Republican candidates clashed over the economy, immigration and China at the second 2024 US presidential debate - as Donald Trump was branded “Donald Duck” for skipping the event.
The candidates stepped up their attacks on Mr Trump, the clear frontrunner for the Republican nomination, as he missed the Fox Business debate in California.
Mr Trump had instead gone to the key state of Michigan to deliver a speech amid the backdrop of a car manufacturer’s strike.
Florida Governor Ron DeSantis said just a few minutes into proceedings that President Joe Biden was “completely missing in action from leadership. And you know who else is missing in action? Donald Trump is missing in action.”
Former New Jersey Governor Chris Christie, who has built his campaign around criticizing Trump, said the former president “hides behind the walls of his golf clubs and won’t show up here to answer questions like all the rest of us are up here to answer.”
Addressing the former president directly, Mr Christie said: “Donald, I know you’re watching. You can’t help yourself.
“You’re ducking these things. And let me tell you what’s going to happen. You keep doing that, no one here’s going to call you Donald Trump anymore - we’re going to call you Donald Duck.”
Vivek Ramaswamy, the entrepreneur who has declared Trump to be the “best president of the 21st century,” distanced himself and argued he was a natural successor.
“Yes, I will respect Donald Trump and his legacy because it’s the right thing to do,” he said. “But we will unite this country to take the America First agenda to the next level. And that will take a different generation to do it.”

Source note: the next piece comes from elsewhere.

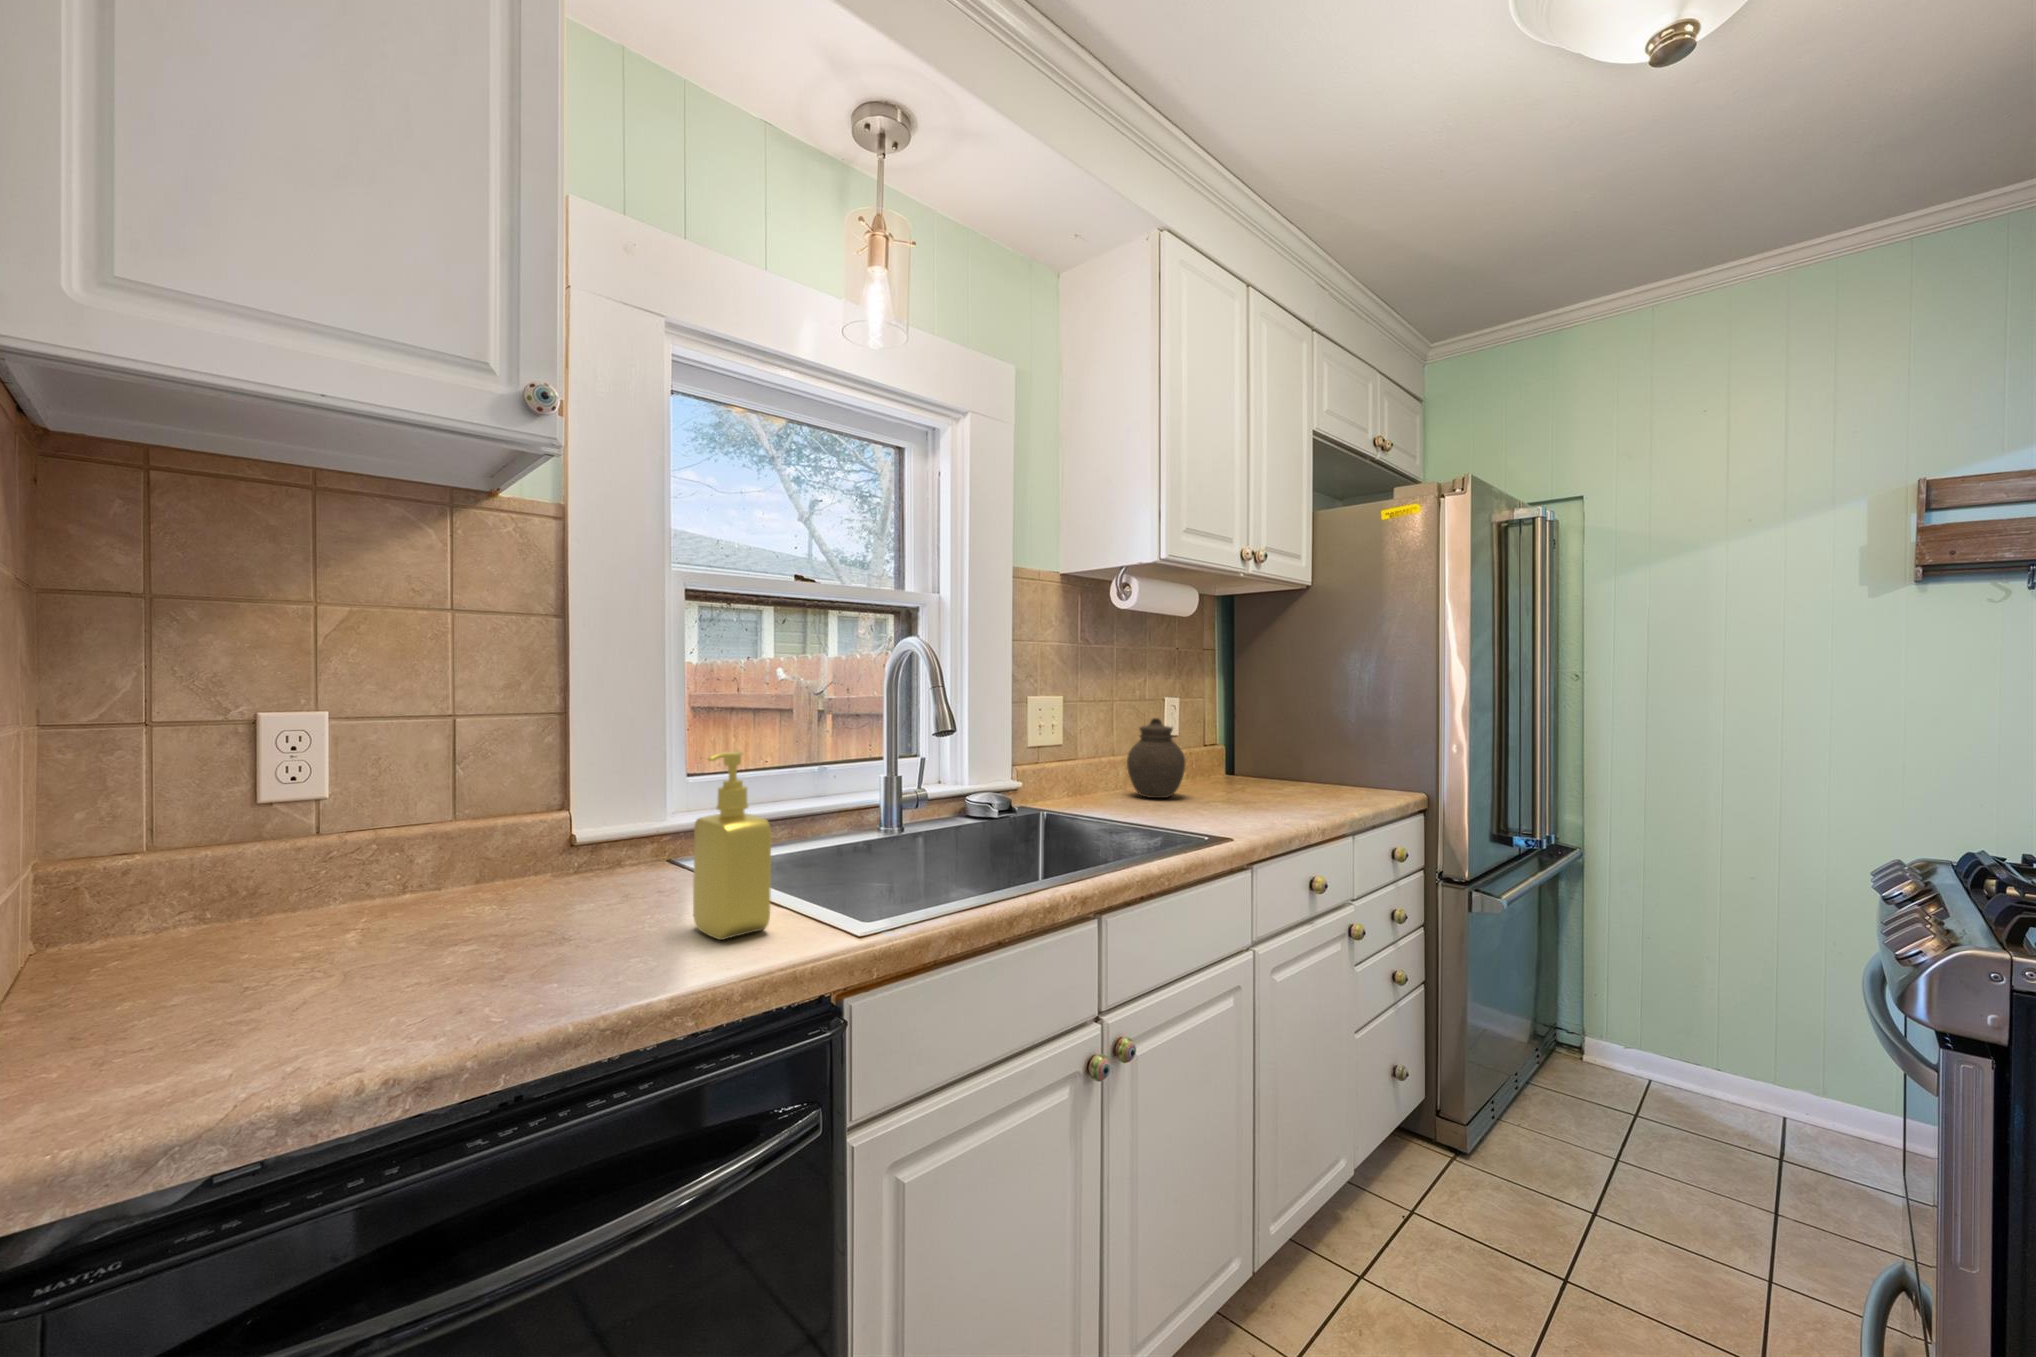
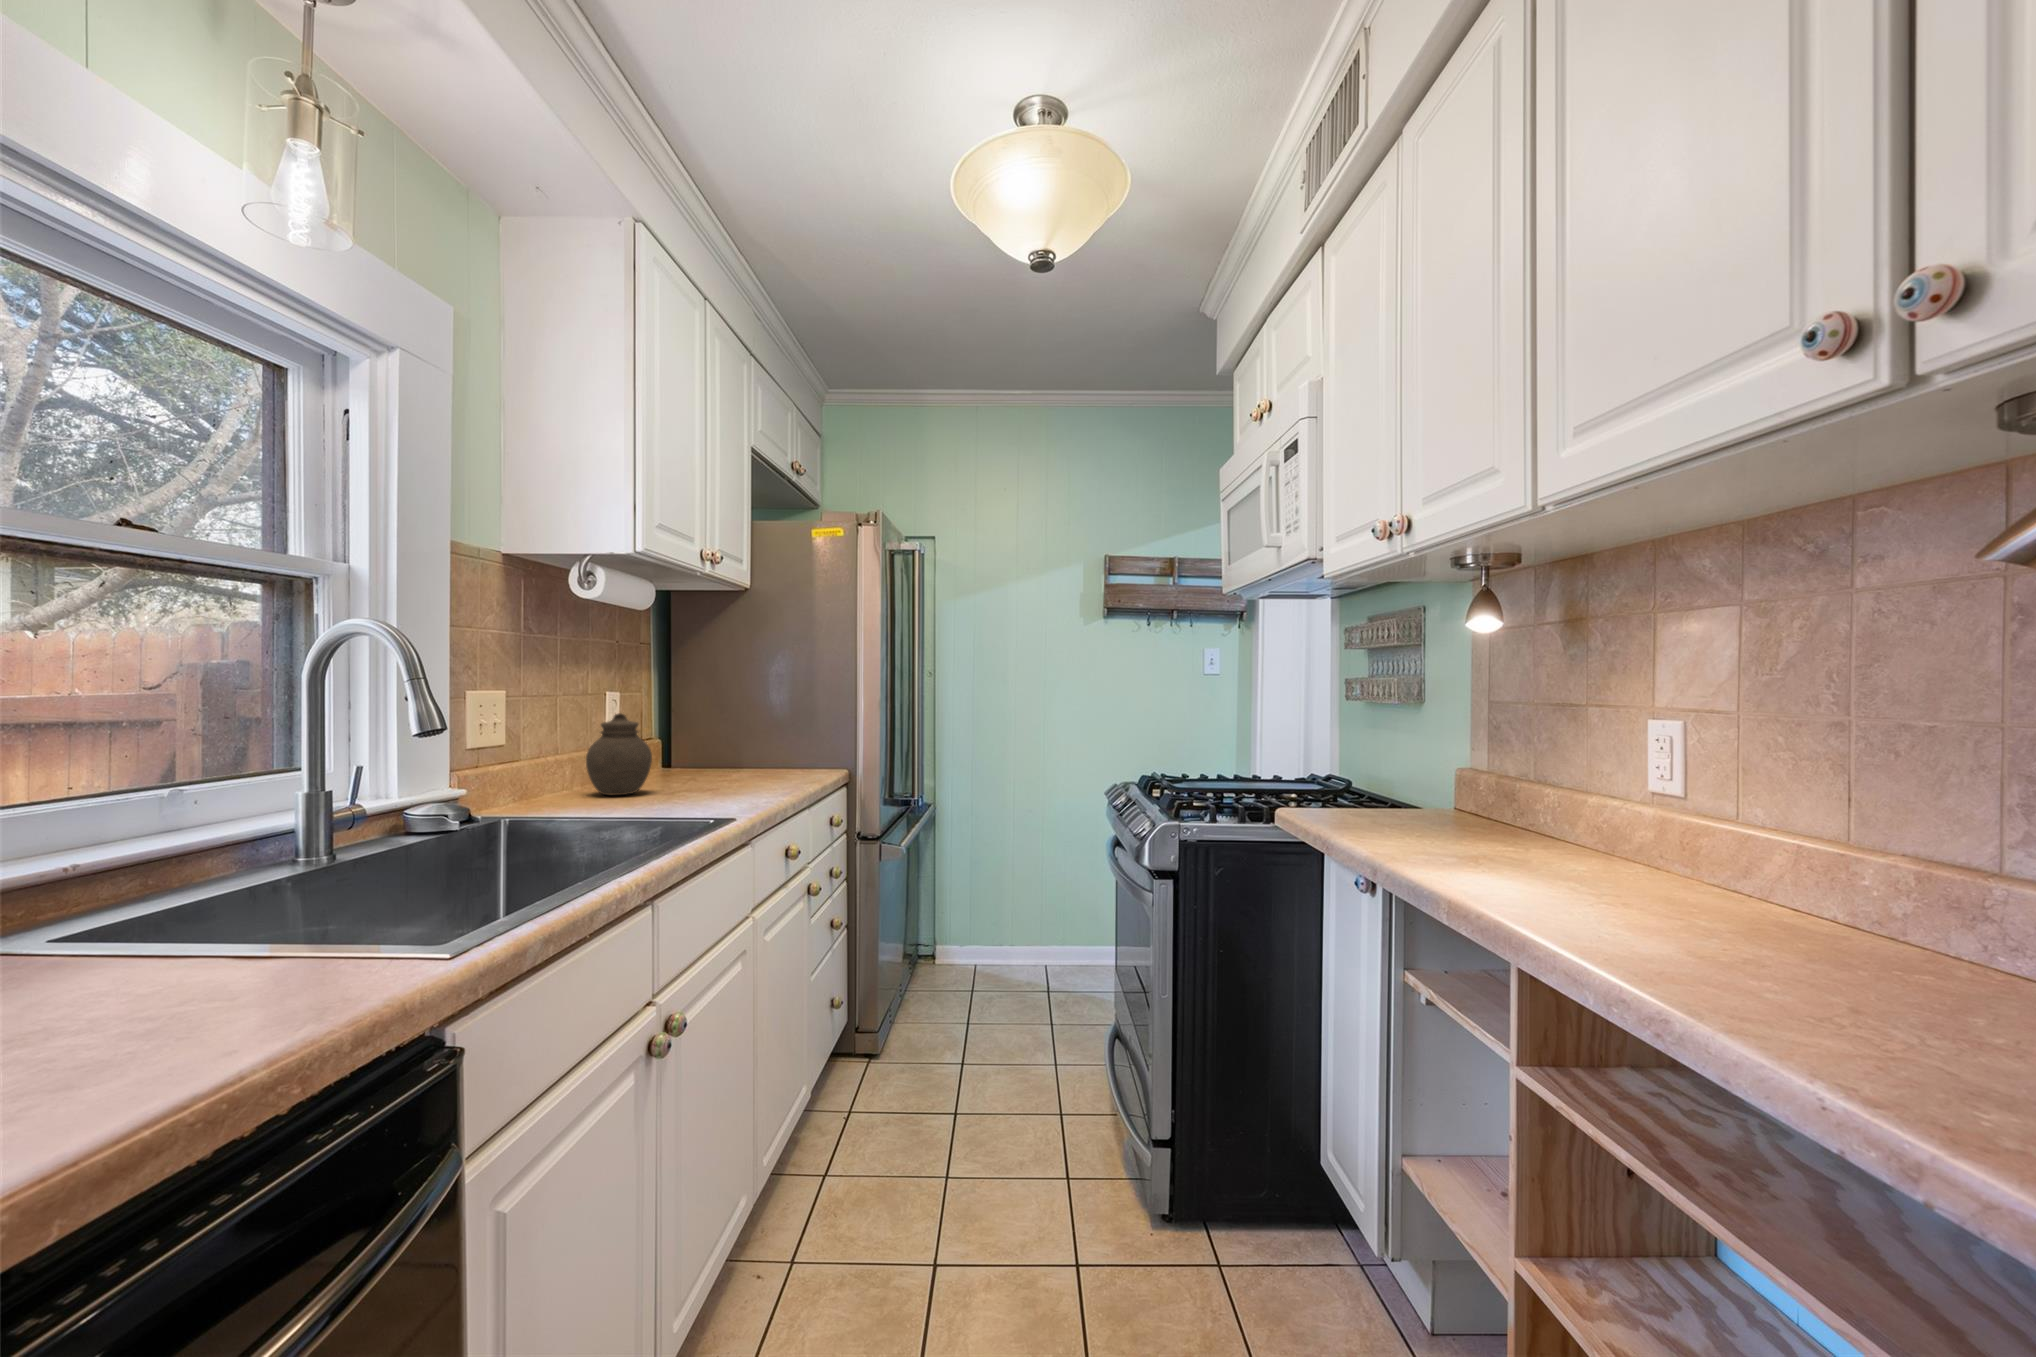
soap dispenser: present [693,751,771,940] -> none [159,760,314,1005]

Mr Trump gave a lengthy prime-time speech in suburban Detroit that continued into the start of the debate. The crowd booed when he referenced the debate. He joked, “We’re competing with the job candidates,” and poked fun at his rivals for not drawing crowds as large as his.
Immigration, the influx of migrants and drugs across the US southern border, which have been leading concerns among Republican voters and came up through the two-hour debate between seven other candidates for the nomination.

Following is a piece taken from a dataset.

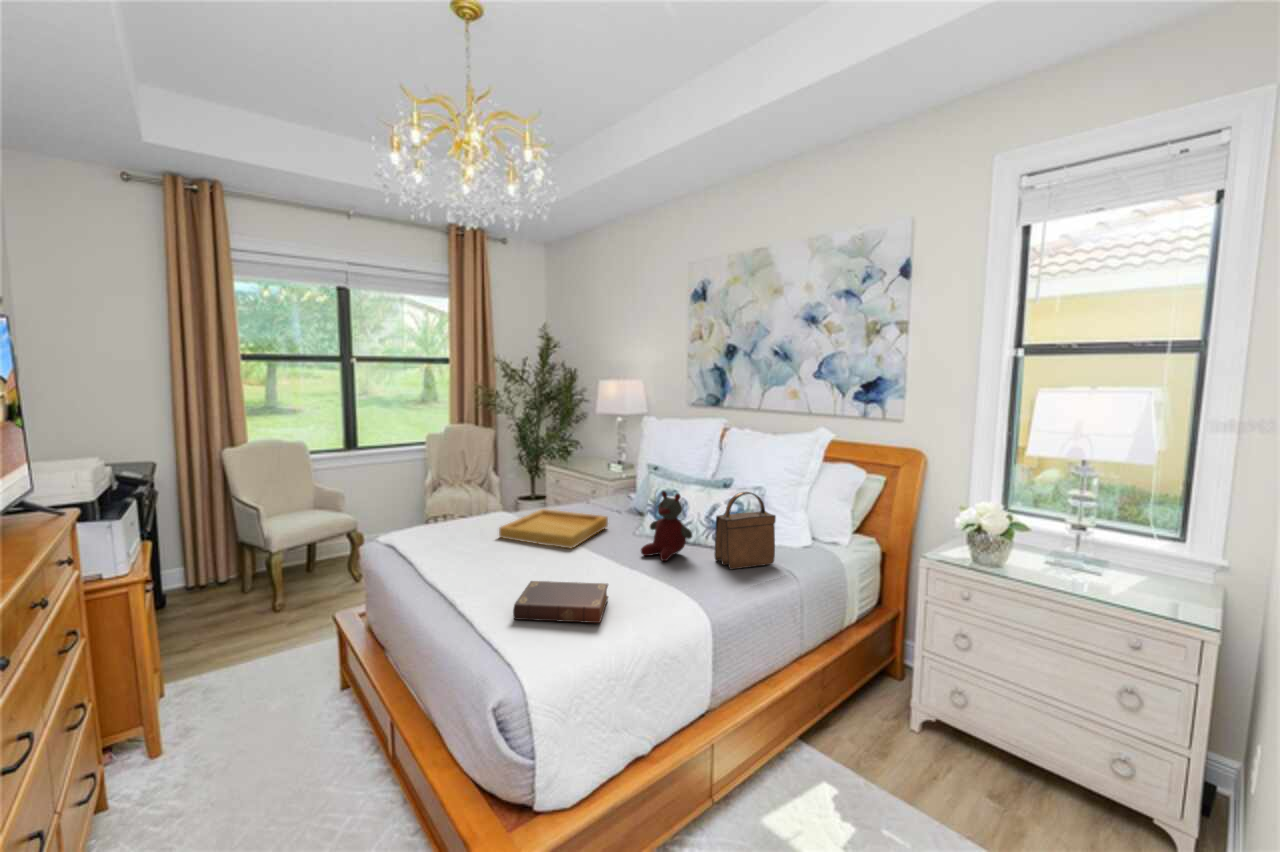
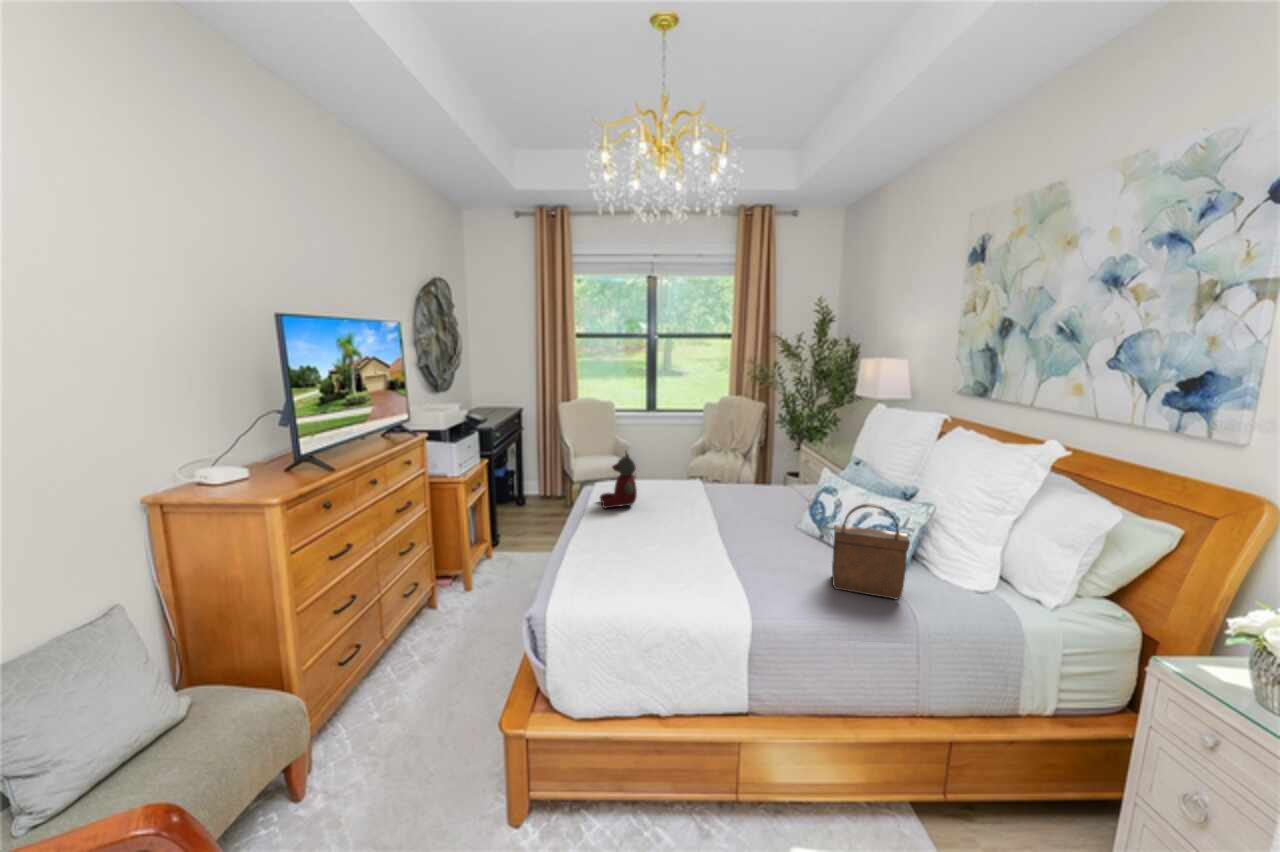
stuffed bear: present [641,491,692,561] -> present [600,452,637,508]
tray: present [499,509,608,549] -> none [664,484,771,525]
book: present [513,581,608,623] -> none [573,540,666,591]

Mr DeSantis vowed to treat Mexican drug cartels “as the foreign terrorists that they are”, while former UN Ambassador Nikki Haley said she “will send in our special operations and we will take out the cartels”.
The future of US-China relations, and the perceived threat posed by the Asian superpower, also came under scrutiny.
Mr DeSantis said “elites” in Washington had chosen to “surrender” to the Chinese Communist Party, while North Dakota Governor Doug Burgum attacked the Biden administration for a “policy of appeasement”.
Mr Pence argued that President Biden’s climate policies were only “good for Beijing” and Ms Haley lamented the flow of the deadly drug fentanyl from China to the US over the border with Mexico.
The night ended when the candidates refused to be drawn in to a game of Survivor, after being asked who they would vote to eliminate from the field.